Why rodents may be eating your vehicle's engine

Soy coating attracts rodents

Some unexpected auto repairs? The culprit may be critters. If you've got a Honda, you may be a prime target for mice and squirrels, especially if that vehicle sits parked a lot in a wooded area. We've had our ABC 33/40 Honda Odyssey in for severeal repairs costing in the thousands.

"Honda switched to a soy based coating on engine parts and it turns out the smell attracts rodents. We fix all kinds of vehicles, but the Honda's are the worst for this," explains Service Manager Donny Kelley of Riverchase Auto.

Those coatings were added in the 2012-2015 models. Our ABC 33/40 Odyssey went in for service with five engine codes flashing. Under the hood there were plenty of signs something had been chewing away at the wires and hoses...

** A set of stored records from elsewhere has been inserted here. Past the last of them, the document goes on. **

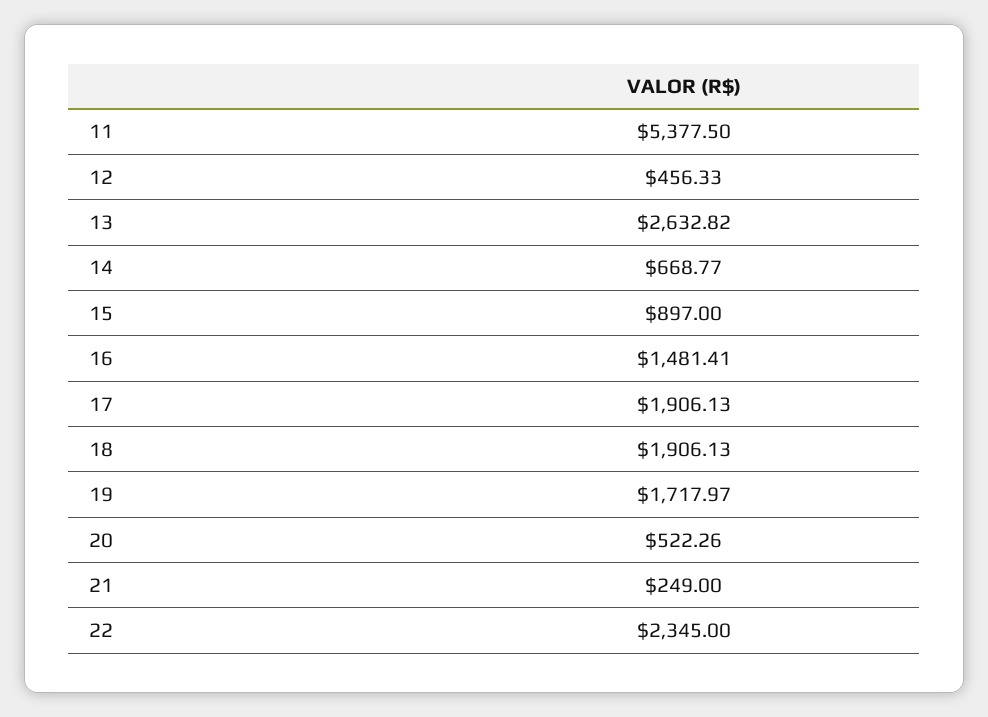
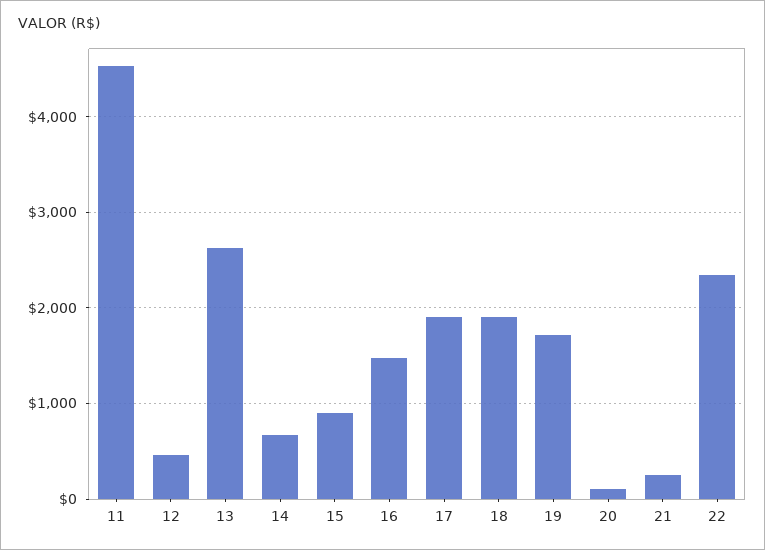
  {
-   "11": 5377.5,
+   "11": 4500,
    "12": 456.33,
    "13": 2632.82,
    "14": 668.77,
    "15": 897,
    "16": 1481.41,
    "17": 1906.13,
    "18": 1906.13,
    "19": 1717.97,
-   "20": 522.26,
+   "20": 100,
    "21": 249,
    "22": 2345
  }

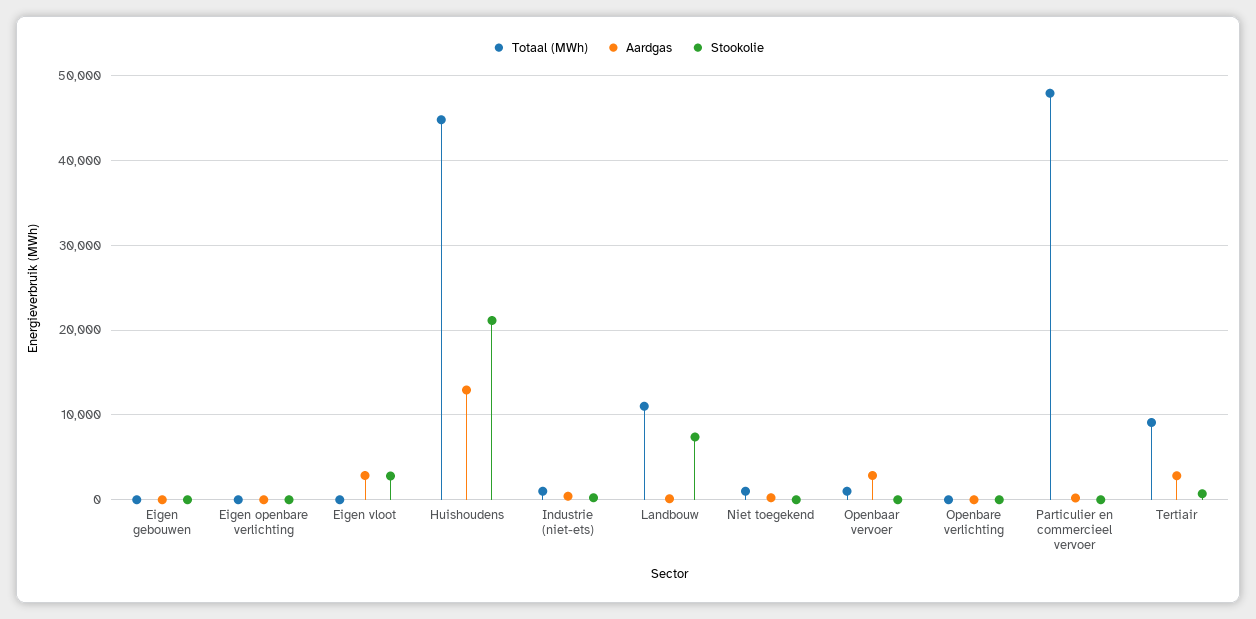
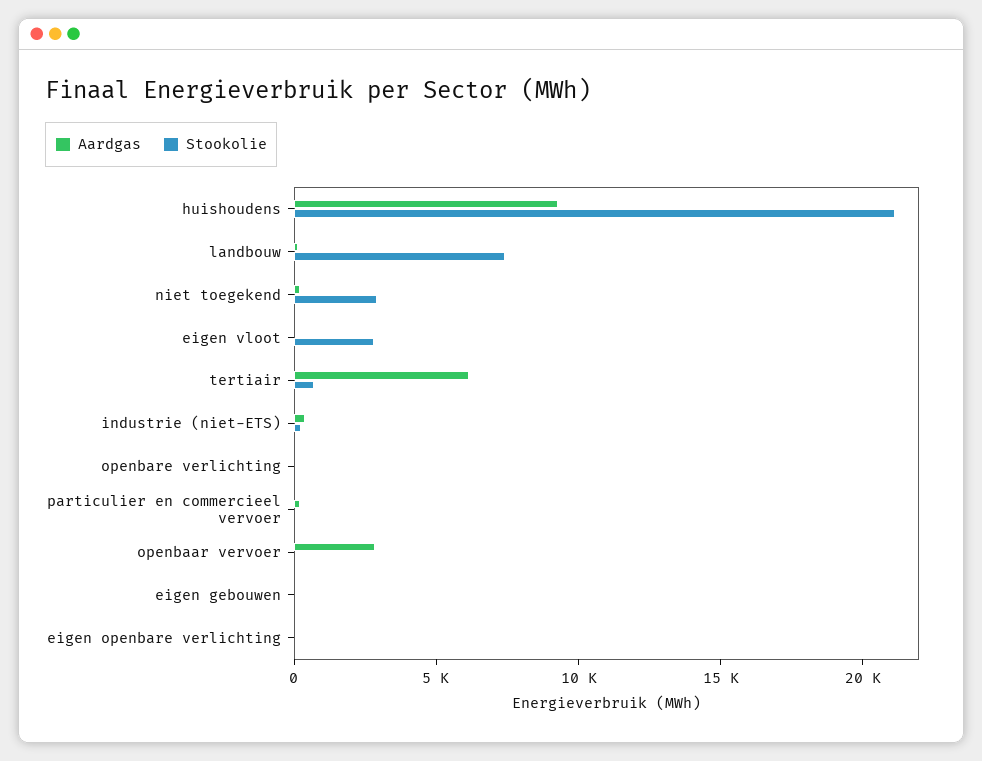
  {
-   "Totaal (MWh)": {
-     "Eigen gebouwen": 0,
-     "Eigen openbare verlichting": 0,
-     "Eigen vloot": 0,
-     "Huishoudens": 45000,
-     "Industrie (niet-ets)": 1000,
-     "Landbouw": 11000,
-     "Niet toegekend": 1000,
-     "Openbaar vervoer": 1000,
-     "Openbare verlichting": 0,
-     "Particulier en commercieel vervoer": 48000,
-     "Tertiair": 9000
-   },
    "Aardgas": {
      "Eigen gebouwen": 0,
      "Eigen openbare verlichting": 0,
-     "Eigen vloot": 3000,
+     "Eigen vloot": 0,
-     "Huishoudens": 13000,
+     "Huishoudens": 9000,
      "Industrie (niet-ets)": 0,
      "Landbouw": 0,
      "Niet toegekend": 0,
      "Openbaar vervoer": 3000,
      "Openbare verlichting": 0,
      "Particulier en commercieel vervoer": 0,
-     "Tertiair": 3000
+     "Tertiair": 6000
    },
    "Stookolie": {
      "Eigen gebouwen": 0,
      "Eigen openbare verlichting": 0,
      "Eigen vloot": 3000,
      "Huishoudens": 21000,
      "Industrie (niet-ets)": 0,
      "Landbouw": 7000,
-     "Niet toegekend": 0,
+     "Niet toegekend": 3000,
      "Openbaar vervoer": 0,
      "Openbare verlichting": 0,
      "Particulier en commercieel vervoer": 0,
      "Tertiair": 1000
    }
  }

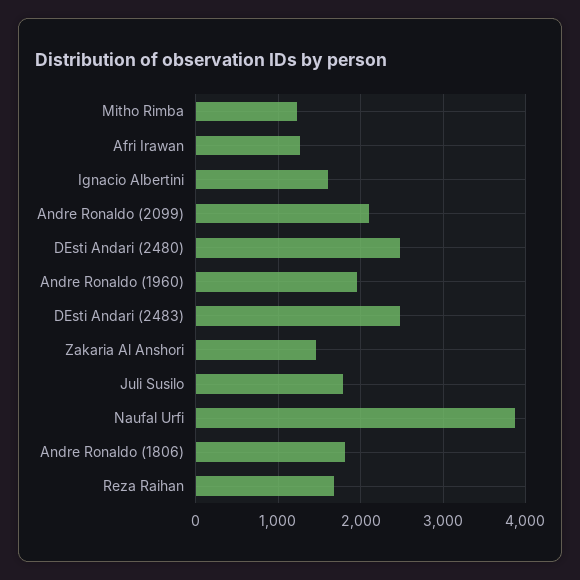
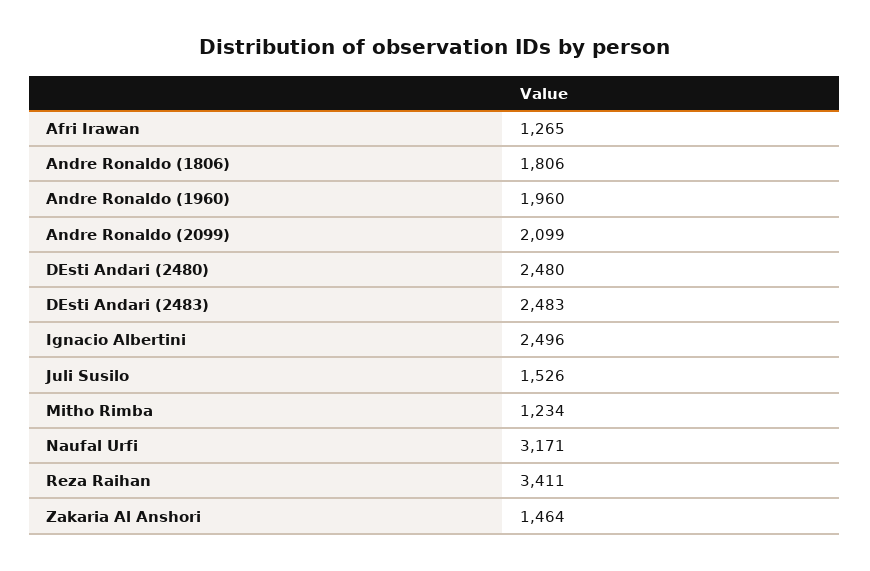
  {
    "Mitho Rimba": 1234,
    "Afri Irawan": 1265,
-   "Ignacio Albertini": 1600,
+   "Ignacio Albertini": 2496,
    "Andre Ronaldo (2099)": 2099,
    "DEsti Andari (2480)": 2480,
    "Andre Ronaldo (1960)": 1960,
    "DEsti Andari (2483)": 2483,
    "Zakaria Al Anshori": 1464,
-   "Juli Susilo": 1800,
+   "Juli Susilo": 1526,
-   "Naufal Urfi": 3900,
+   "Naufal Urfi": 3171,
    "Andre Ronaldo (1806)": 1806,
-   "Reza Raihan": 1700
+   "Reza Raihan": 3411
  }

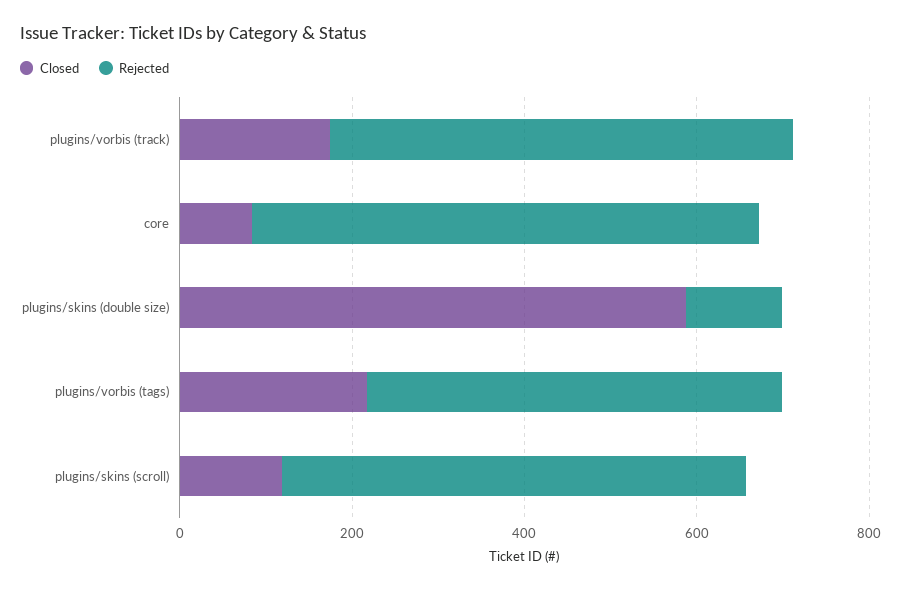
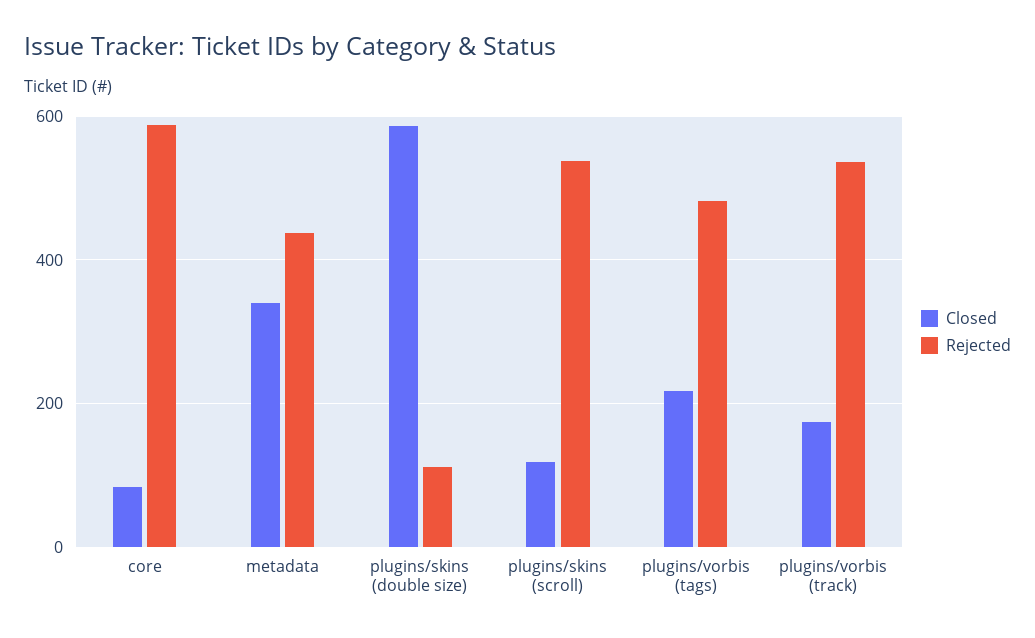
  {
    "Closed": {
      "plugins/vorbis (track)": 180,
      "core": 80,
      "plugins/skins (double size)": 580,
      "plugins/vorbis (tags)": 220,
-     "plugins/skins (scroll)": 120
+     "plugins/skins (scroll)": 120,
+     "metadata": 340
    },
    "Rejected": {
      "plugins/vorbis (track)": 540,
      "core": 580,
      "plugins/skins (double size)": 120,
      "plugins/vorbis (tags)": 480,
-     "plugins/skins (scroll)": 540
+     "plugins/skins (scroll)": 540,
+     "metadata": 440
    }
  }

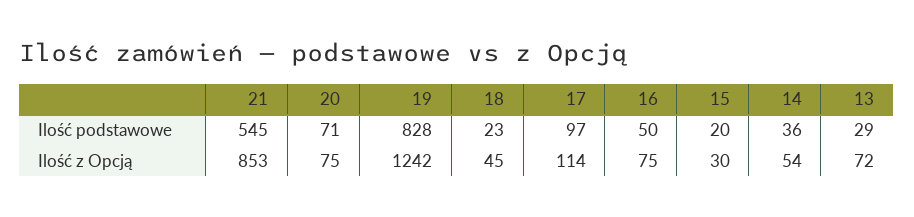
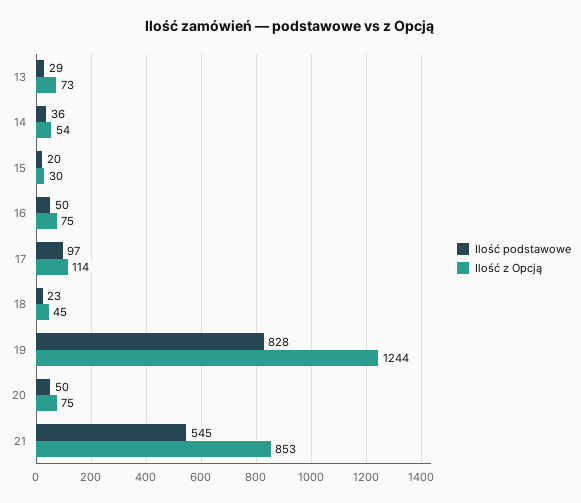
  {
    "Ilość podstawowe": {
      "21": 545,
-     "20": 71,
+     "20": 50,
      "19": 828,
      "18": 23,
      "17": 97,
      "16": 50,
      "15": 20,
      "14": 36,
      "13": 29
    },
    "Ilość z Opcją": {
      "21": 853,
      "20": 75,
-     "19": 1242,
+     "19": 1244,
      "18": 45,
      "17": 114,
      "16": 75,
      "15": 30,
      "14": 54,
-     "13": 72
+     "13": 73
    }
  }

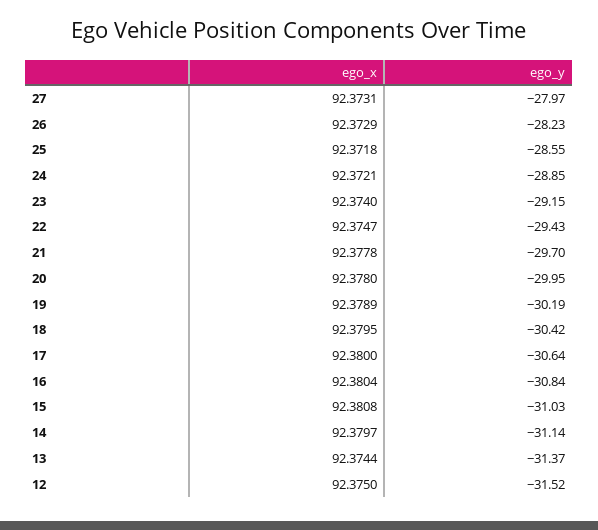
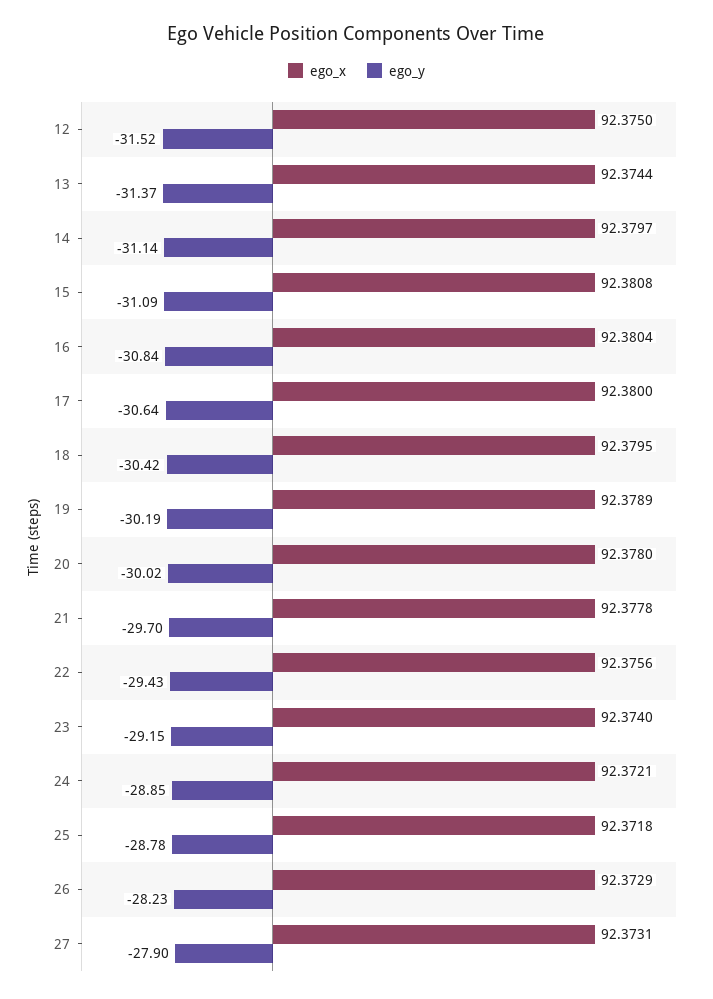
  {
    "ego_x": {
      "27": 92.3731,
      "26": 92.3729,
      "25": 92.3718,
      "24": 92.3721,
      "23": 92.374,
-     "22": 92.3747,
+     "22": 92.3756,
      "21": 92.3778,
      "20": 92.378,
      "19": 92.3789,
      "18": 92.3795,
      "17": 92.38,
      "16": 92.3804,
      "15": 92.3808,
      "14": 92.3797,
      "13": 92.3744,
      "12": 92.375
    },
    "ego_y": {
-     "27": -27.97,
+     "27": -27.9,
      "26": -28.23,
-     "25": -28.55,
+     "25": -28.78,
      "24": -28.85,
      "23": -29.15,
      "22": -29.43,
      "21": -29.7,
-     "20": -29.95,
+     "20": -30.02,
      "19": -30.19,
      "18": -30.42,
      "17": -30.64,
      "16": -30.84,
-     "15": -31.03,
+     "15": -31.09,
      "14": -31.14,
      "13": -31.37,
      "12": -31.52
    }
  }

"If we don't move it or do something differently, we may have to replace the wiring harness. That's $2,000-3,000 dollars," warns Kelley. The best solution: find somewhere else to park. Some drivers are using rodent traps, sprays or rodent deterrent tape to keep the critters away.

Signs they're tampering with your engine: rodent droppings around the vehicle or acorns in the engine area. You may also see torn pieces of wire and plastic.

A group of Honda owners has filed a federal class action lawsuit to cover their repairs.